* _Tarefa_: Continue o texto sobre o encontro entre Paulinho da Força e Aécio Neves a partir da última frase apresentada.

* _Trecho selecionado_:

◇ ◇ ◇ ◇ ◇

247 – O presidente do novo partido Solidariedade, deputado Paulinho da Força, se reuniu, nesta quarta-feira (25), com o presidente nacional do PSDB, senador Aécio Neves (MG). O tucano foi o primeiro dirigente partidário procurado pessoalmente por Paulinho, após a oficialização da legenda. Na saída do encontro, os dois trocaram amenidades, se trataram como “velhos amigos”, e ressaltaram a possibilidade de alinhamento nas eleições gerais de 2014. O encontro ocorreu no gabinete do senador, em Brasília.
“Acho que o Paulinho e eu temos algo em comum, que é a visão de que esse ciclo de governo do PT em benefício do Brasil precisa ser encerrado”, afirmou Aécio. O senador também ressaltou as afinidades entre o PSDB e a legenda recém-criada. “E vejo que existe afinidade, sim. A boa política fala de alianças, alianças programáticas. É o que vamos construir daqui por diante para o processo político e democrático. A aprovação do Solidariedade é um ponto extremamente positivo e a minha expectativa é que possamos construir no futuro um projeto juntos, a favor do Brasil”, reiterou o senador mineiro.

◇ ◇ ◇ ◇ ◇

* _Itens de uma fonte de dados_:

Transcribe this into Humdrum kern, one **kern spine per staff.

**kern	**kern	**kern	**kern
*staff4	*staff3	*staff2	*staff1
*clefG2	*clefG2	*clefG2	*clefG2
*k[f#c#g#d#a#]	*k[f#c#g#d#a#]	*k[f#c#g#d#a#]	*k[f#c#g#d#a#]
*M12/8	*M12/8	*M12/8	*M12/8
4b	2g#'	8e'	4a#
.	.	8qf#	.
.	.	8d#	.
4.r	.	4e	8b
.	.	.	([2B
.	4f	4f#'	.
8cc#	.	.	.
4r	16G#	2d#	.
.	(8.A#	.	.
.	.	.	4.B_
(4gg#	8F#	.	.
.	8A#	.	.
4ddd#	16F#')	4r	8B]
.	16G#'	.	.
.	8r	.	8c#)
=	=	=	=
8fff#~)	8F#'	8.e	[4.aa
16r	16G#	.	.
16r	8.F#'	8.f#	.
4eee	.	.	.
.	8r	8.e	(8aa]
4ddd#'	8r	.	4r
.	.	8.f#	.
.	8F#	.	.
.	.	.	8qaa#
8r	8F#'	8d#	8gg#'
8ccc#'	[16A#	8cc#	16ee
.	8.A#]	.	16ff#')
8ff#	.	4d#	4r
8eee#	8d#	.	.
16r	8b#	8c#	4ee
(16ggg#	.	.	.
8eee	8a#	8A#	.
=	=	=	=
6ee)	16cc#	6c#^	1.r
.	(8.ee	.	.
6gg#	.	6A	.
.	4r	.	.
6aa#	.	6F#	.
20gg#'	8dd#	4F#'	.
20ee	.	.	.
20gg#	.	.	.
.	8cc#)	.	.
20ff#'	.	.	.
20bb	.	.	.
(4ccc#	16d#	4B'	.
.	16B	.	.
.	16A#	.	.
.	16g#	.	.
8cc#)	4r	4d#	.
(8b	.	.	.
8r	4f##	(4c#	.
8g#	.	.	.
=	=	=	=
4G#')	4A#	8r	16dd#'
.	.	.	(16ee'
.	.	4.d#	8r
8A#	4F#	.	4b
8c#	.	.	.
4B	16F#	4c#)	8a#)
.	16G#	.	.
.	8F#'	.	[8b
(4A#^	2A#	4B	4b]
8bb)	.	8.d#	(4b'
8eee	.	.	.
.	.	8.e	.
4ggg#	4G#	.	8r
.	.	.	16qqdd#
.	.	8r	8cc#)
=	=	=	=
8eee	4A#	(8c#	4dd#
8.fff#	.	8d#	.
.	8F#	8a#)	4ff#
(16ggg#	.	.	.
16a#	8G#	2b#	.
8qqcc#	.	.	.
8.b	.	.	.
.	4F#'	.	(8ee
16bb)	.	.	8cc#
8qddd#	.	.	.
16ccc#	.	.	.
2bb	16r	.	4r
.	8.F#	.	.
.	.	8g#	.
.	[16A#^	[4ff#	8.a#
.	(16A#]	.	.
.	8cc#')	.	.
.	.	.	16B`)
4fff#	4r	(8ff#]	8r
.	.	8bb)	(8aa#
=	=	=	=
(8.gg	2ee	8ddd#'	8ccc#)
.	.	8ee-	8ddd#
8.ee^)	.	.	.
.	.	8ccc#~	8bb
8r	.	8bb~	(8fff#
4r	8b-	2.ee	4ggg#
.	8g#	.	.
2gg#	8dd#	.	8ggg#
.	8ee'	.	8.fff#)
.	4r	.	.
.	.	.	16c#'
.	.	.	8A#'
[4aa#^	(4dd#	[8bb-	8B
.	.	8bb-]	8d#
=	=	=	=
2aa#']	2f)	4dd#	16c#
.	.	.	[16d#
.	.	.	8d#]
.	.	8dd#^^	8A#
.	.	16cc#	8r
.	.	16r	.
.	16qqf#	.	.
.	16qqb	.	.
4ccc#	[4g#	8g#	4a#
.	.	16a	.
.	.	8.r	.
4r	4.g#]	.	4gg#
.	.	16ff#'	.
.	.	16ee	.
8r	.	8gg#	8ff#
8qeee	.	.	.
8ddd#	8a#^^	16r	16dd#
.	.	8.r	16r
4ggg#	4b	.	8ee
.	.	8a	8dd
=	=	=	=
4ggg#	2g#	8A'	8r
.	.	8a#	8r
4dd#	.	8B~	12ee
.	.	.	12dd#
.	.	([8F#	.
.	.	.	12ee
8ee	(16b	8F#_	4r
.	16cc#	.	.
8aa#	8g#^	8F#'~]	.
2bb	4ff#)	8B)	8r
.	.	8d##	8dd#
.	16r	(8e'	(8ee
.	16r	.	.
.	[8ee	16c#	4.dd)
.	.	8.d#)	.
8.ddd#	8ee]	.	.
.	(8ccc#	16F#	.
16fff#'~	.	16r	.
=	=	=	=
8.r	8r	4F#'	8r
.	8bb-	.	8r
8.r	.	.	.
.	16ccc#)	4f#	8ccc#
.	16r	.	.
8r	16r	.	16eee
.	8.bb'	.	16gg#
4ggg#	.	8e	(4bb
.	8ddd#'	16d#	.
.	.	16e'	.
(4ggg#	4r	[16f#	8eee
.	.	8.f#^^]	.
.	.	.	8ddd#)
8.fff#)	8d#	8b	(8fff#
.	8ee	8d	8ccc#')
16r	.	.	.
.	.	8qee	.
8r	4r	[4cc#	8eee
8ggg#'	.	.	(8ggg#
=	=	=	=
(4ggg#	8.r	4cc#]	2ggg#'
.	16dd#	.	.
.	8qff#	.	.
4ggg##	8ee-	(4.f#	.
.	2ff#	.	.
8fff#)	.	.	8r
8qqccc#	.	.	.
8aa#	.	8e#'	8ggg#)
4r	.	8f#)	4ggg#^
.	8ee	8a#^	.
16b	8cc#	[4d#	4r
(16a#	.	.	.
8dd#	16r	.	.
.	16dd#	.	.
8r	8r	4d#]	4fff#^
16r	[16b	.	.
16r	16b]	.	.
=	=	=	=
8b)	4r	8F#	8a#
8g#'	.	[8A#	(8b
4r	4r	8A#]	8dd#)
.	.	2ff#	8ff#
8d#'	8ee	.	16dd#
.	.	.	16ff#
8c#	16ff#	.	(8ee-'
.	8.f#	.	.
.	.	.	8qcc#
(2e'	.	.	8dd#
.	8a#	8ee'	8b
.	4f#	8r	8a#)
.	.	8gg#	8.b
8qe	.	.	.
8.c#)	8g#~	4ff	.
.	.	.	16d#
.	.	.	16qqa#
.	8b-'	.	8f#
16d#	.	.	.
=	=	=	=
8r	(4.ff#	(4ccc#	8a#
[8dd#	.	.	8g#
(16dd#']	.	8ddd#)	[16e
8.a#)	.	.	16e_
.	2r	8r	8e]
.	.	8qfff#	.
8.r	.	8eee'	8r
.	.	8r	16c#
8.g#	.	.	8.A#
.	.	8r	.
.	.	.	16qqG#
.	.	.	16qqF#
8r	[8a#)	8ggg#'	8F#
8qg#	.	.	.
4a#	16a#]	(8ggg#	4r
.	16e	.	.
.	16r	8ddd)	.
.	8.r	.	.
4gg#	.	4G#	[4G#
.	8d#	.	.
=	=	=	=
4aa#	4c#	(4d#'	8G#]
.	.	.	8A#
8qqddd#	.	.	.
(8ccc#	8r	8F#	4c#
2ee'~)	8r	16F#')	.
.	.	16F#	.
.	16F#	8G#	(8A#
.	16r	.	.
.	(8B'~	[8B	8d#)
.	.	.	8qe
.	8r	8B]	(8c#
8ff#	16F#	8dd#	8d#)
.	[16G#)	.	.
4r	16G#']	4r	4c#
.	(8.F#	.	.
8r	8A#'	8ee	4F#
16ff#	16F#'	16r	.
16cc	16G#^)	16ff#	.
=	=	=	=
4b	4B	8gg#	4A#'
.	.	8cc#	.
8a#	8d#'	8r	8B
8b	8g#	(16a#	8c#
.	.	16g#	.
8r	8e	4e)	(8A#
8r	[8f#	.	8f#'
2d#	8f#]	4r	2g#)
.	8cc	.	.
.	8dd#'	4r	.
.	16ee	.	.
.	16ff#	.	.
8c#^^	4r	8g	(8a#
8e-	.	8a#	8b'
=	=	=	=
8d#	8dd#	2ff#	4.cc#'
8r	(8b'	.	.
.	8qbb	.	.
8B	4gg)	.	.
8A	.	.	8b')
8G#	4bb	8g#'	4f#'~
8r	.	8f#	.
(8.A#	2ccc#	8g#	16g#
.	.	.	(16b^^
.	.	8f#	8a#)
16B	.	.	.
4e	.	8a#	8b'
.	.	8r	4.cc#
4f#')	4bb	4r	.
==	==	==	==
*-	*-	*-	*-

◇ ◇ ◇ ◇ ◇

* _Resposta_:
O tucano também comemorou a possibilidade de o Solidariedade tirar alguns parlamentares de legendas da base aliada do governo Dilma Rousseff. Entre aqueles que devem perder parte da bancada para o novo partido está o PDT e o PSD. Ambos os partidos detêm cargos no governo federal. “Toda a ação do governo até aqui foi no sentido de permitir e fortalecer partidos que estão nas suas bases de apoio. O Solidariedade talvez seja a primeira iniciativa exitosa de um partido que não esteja automaticamente alinhado com o governo federal e isso tem que ser saudado por nós. A disposição que vejo do Paulinho é de se alinhar com um projeto de alternativa, de oposição, e ele é bem-vindo”, frisou Aécio Neves.
Paulinho ressaltou que se depender dele, o partido será de oposição à presidente Dilma Rousseff nas eleições 2014. “Tenho hoje grandes divergências com a presidente Dilma pelo não cumprimento das questões trabalhistas que ela se comprometeu, antes das eleições, e não cumpriu, abandonou as causas trabalhistas”, criticou. A atuação da nova bancada no Congresso deverá ser, no entanto, “independente”.